Task objective:
Using the data below, copy out all lines with the word "endmodule".

:::::

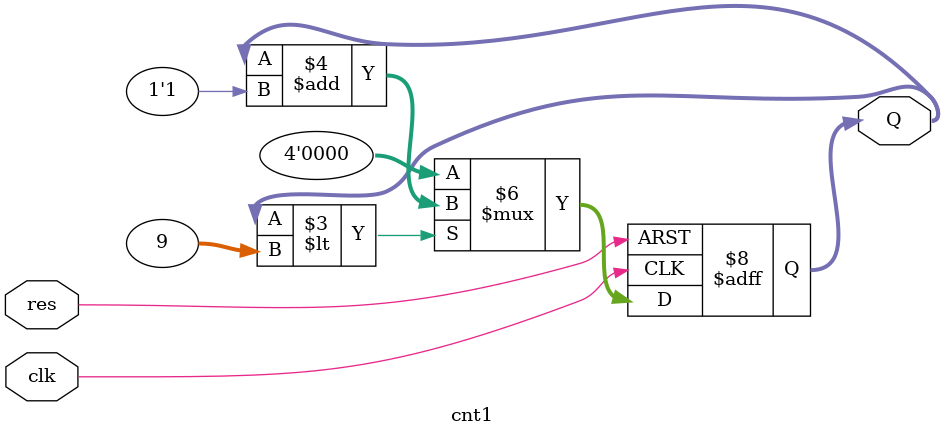
<source format=v>
module cnt1 #(parameter W = 9)
		     (clk, res, Q);
input clk, res;
output reg [3:0] Q;                                 

always @(posedge clk, negedge res)
	if (!res)
		Q<=0;
	else if (Q < W)
		Q<=Q+1'b1;
	else
		Q<=0;
 
endmodule  
</source>
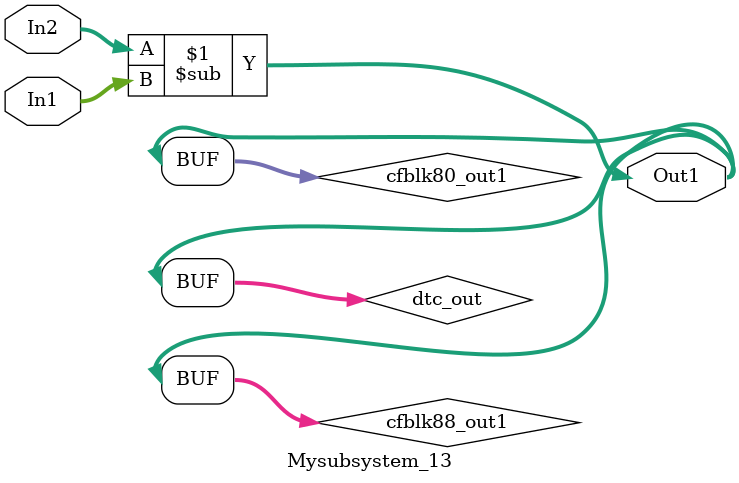
<source format=v>



`timescale 1 ns / 1 ns

module Mysubsystem_13
          (In1,
           In2,
           Out1);


  input   [7:0] In1;  // uint8
  input   [7:0] In2;  // uint8
  output  [7:0] Out1;  // uint8


  wire [7:0] cfblk88_out1;  // uint8
  wire [7:0] dtc_out;  // ufix8
  wire [7:0] cfblk80_out1;  // uint8


  assign cfblk88_out1 = In2 - In1;



  assign dtc_out = cfblk88_out1;



  assign cfblk80_out1 = dtc_out;



  assign Out1 = cfblk80_out1;

endmodule  // Mysubsystem_13


</source>
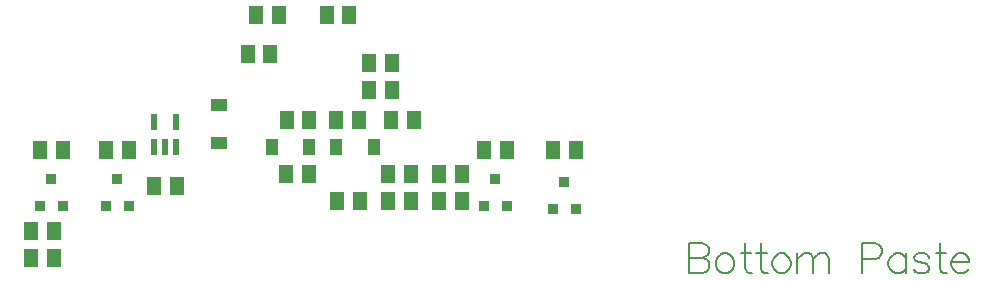
<source format=gbp>
%FSLAX23Y23*%
%MOIN*%
G70*
G01*
G75*
G04 Layer_Color=128*
%ADD10C,0.016*%
%ADD11C,0.010*%
%ADD12C,0.020*%
%ADD13C,0.018*%
%ADD14C,0.015*%
%ADD15C,0.100*%
%ADD16C,0.145*%
%ADD17C,0.050*%
%ADD18C,0.070*%
%ADD19C,0.060*%
%ADD20O,0.060X0.061*%
%ADD21C,0.059*%
%ADD22C,0.059*%
%ADD23R,0.059X0.059*%
%ADD24C,0.025*%
%ADD25R,0.051X0.059*%
%ADD26R,0.058X0.039*%
%ADD27R,0.022X0.057*%
%ADD28R,0.022X0.057*%
%ADD29R,0.039X0.058*%
%ADD30R,0.035X0.037*%
%ADD31R,0.035X0.037*%
%ADD32C,0.020*%
%ADD33C,0.025*%
%ADD34C,0.004*%
%ADD35C,0.006*%
%ADD36C,0.005*%
%ADD37C,0.004*%
%ADD38C,0.010*%
%ADD39C,0.008*%
%ADD40C,0.008*%
%ADD41R,0.420X0.140*%
%ADD42R,0.250X0.130*%
%ADD43R,0.170X0.050*%
%ADD44R,0.080X0.080*%
%ADD45R,0.021X0.068*%
D25*
X1823Y460D02*
D03*
X1443Y290D02*
D03*
X1897Y460D02*
D03*
X1517Y290D02*
D03*
X1100Y560D02*
D03*
X1175D02*
D03*
X1273Y380D02*
D03*
X1007D02*
D03*
X933D02*
D03*
X567Y340D02*
D03*
X492D02*
D03*
X1347Y290D02*
D03*
X1273D02*
D03*
X1177D02*
D03*
X1103D02*
D03*
X1010Y560D02*
D03*
X935D02*
D03*
X1347Y380D02*
D03*
X1285Y660D02*
D03*
X880Y780D02*
D03*
X805D02*
D03*
X907Y910D02*
D03*
X832D02*
D03*
X1285Y750D02*
D03*
X157Y190D02*
D03*
X83D02*
D03*
X187Y460D02*
D03*
X113D02*
D03*
X407D02*
D03*
X333D02*
D03*
X1283Y560D02*
D03*
X1357D02*
D03*
X1667Y460D02*
D03*
X1593D02*
D03*
X1067Y910D02*
D03*
X1142D02*
D03*
X1210Y750D02*
D03*
Y660D02*
D03*
X1517Y380D02*
D03*
X1443D02*
D03*
X157Y100D02*
D03*
X83D02*
D03*
D26*
X710Y610D02*
D03*
Y485D02*
D03*
D27*
X566Y472D02*
D03*
D28*
X528Y472D02*
D03*
X491D02*
D03*
Y556D02*
D03*
X566D02*
D03*
D29*
X1100Y470D02*
D03*
X1225D02*
D03*
X1010D02*
D03*
X885D02*
D03*
D30*
X112Y274D02*
D03*
X332D02*
D03*
X1822Y264D02*
D03*
X1592Y274D02*
D03*
D31*
X187Y274D02*
D03*
X150Y366D02*
D03*
X370D02*
D03*
X407Y274D02*
D03*
X1860Y356D02*
D03*
X1897Y264D02*
D03*
X1667Y274D02*
D03*
X1630Y366D02*
D03*
D35*
X2275Y150D02*
Y50D01*
Y150D02*
X2318D01*
X2332Y145D01*
X2337Y140D01*
X2342Y131D01*
Y121D01*
X2337Y112D01*
X2332Y107D01*
X2318Y102D01*
X2275D02*
X2318D01*
X2332Y98D01*
X2337Y93D01*
X2342Y83D01*
Y69D01*
X2337Y60D01*
X2332Y55D01*
X2318Y50D01*
X2275D01*
X2388Y117D02*
X2378Y112D01*
X2369Y102D01*
X2364Y88D01*
Y79D01*
X2369Y64D01*
X2378Y55D01*
X2388Y50D01*
X2402D01*
X2412Y55D01*
X2421Y64D01*
X2426Y79D01*
Y88D01*
X2421Y102D01*
X2412Y112D01*
X2402Y117D01*
X2388D01*
X2462Y150D02*
Y69D01*
X2467Y55D01*
X2476Y50D01*
X2486D01*
X2448Y117D02*
X2481D01*
X2514Y150D02*
Y69D01*
X2519Y55D01*
X2529Y50D01*
X2538D01*
X2500Y117D02*
X2534D01*
X2576D02*
X2567Y112D01*
X2557Y102D01*
X2553Y88D01*
Y79D01*
X2557Y64D01*
X2567Y55D01*
X2576Y50D01*
X2591D01*
X2600Y55D01*
X2610Y64D01*
X2614Y79D01*
Y88D01*
X2610Y102D01*
X2600Y112D01*
X2591Y117D01*
X2576D01*
X2636D02*
Y50D01*
Y98D02*
X2651Y112D01*
X2660Y117D01*
X2674D01*
X2684Y112D01*
X2689Y98D01*
Y50D01*
Y98D02*
X2703Y112D01*
X2713Y117D01*
X2727D01*
X2736Y112D01*
X2741Y98D01*
Y50D01*
X2851Y98D02*
X2894D01*
X2908Y102D01*
X2913Y107D01*
X2918Y117D01*
Y131D01*
X2913Y140D01*
X2908Y145D01*
X2894Y150D01*
X2851D01*
Y50D01*
X2997Y117D02*
Y50D01*
Y102D02*
X2988Y112D01*
X2978Y117D01*
X2964D01*
X2954Y112D01*
X2945Y102D01*
X2940Y88D01*
Y79D01*
X2945Y64D01*
X2954Y55D01*
X2964Y50D01*
X2978D01*
X2988Y55D01*
X2997Y64D01*
X3076Y102D02*
X3071Y112D01*
X3057Y117D01*
X3043D01*
X3029Y112D01*
X3024Y102D01*
X3029Y93D01*
X3038Y88D01*
X3062Y83D01*
X3071Y79D01*
X3076Y69D01*
Y64D01*
X3071Y55D01*
X3057Y50D01*
X3043D01*
X3029Y55D01*
X3024Y64D01*
X3111Y150D02*
Y69D01*
X3116Y55D01*
X3126Y50D01*
X3135D01*
X3097Y117D02*
X3131D01*
X3150Y88D02*
X3207D01*
Y98D01*
X3202Y107D01*
X3197Y112D01*
X3188Y117D01*
X3173D01*
X3164Y112D01*
X3154Y102D01*
X3150Y88D01*
Y79D01*
X3154Y64D01*
X3164Y55D01*
X3173Y50D01*
X3188D01*
X3197Y55D01*
X3207Y64D01*
M02*

</source>
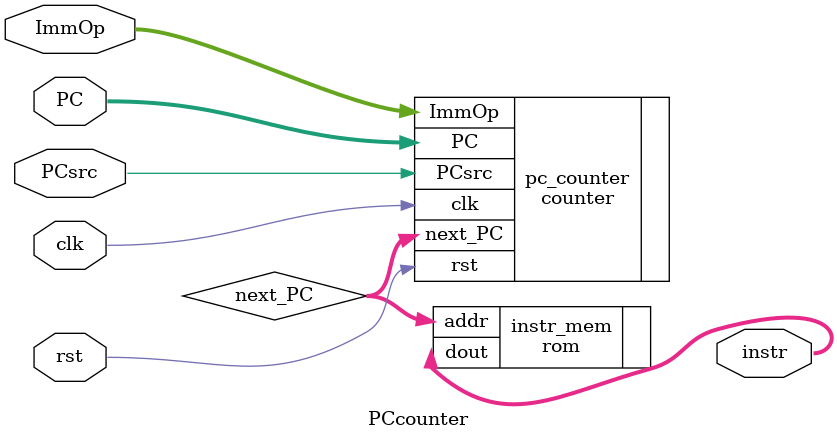
<source format=sv>
module PCcounter #(
    parameter WIDTH = 32 // the length of pc and imme
)(
    input logic clk,
    input logic rst,
    input logic [WIDTH-1:0] PC,
    input logic [WIDTH-1:0] ImmOp,
    input logic PCsrc,
    output logic [31:0] instr
);

logic [WIDTH-1:0] next_PC;

counter pc_counter(
  .clk(clk),
  .rst(rst),
  .PC(PC),
  .ImmOp(ImmOp),
  .PCsrc(PCsrc),
  .next_PC(next_PC)
);

rom instr_mem(
  .addr(next_PC),
  .dout(instr)
);

endmodule

</source>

:::::

Output for this exercise:
endmodule  
endmodule  // Mysubsystem_13
endmodule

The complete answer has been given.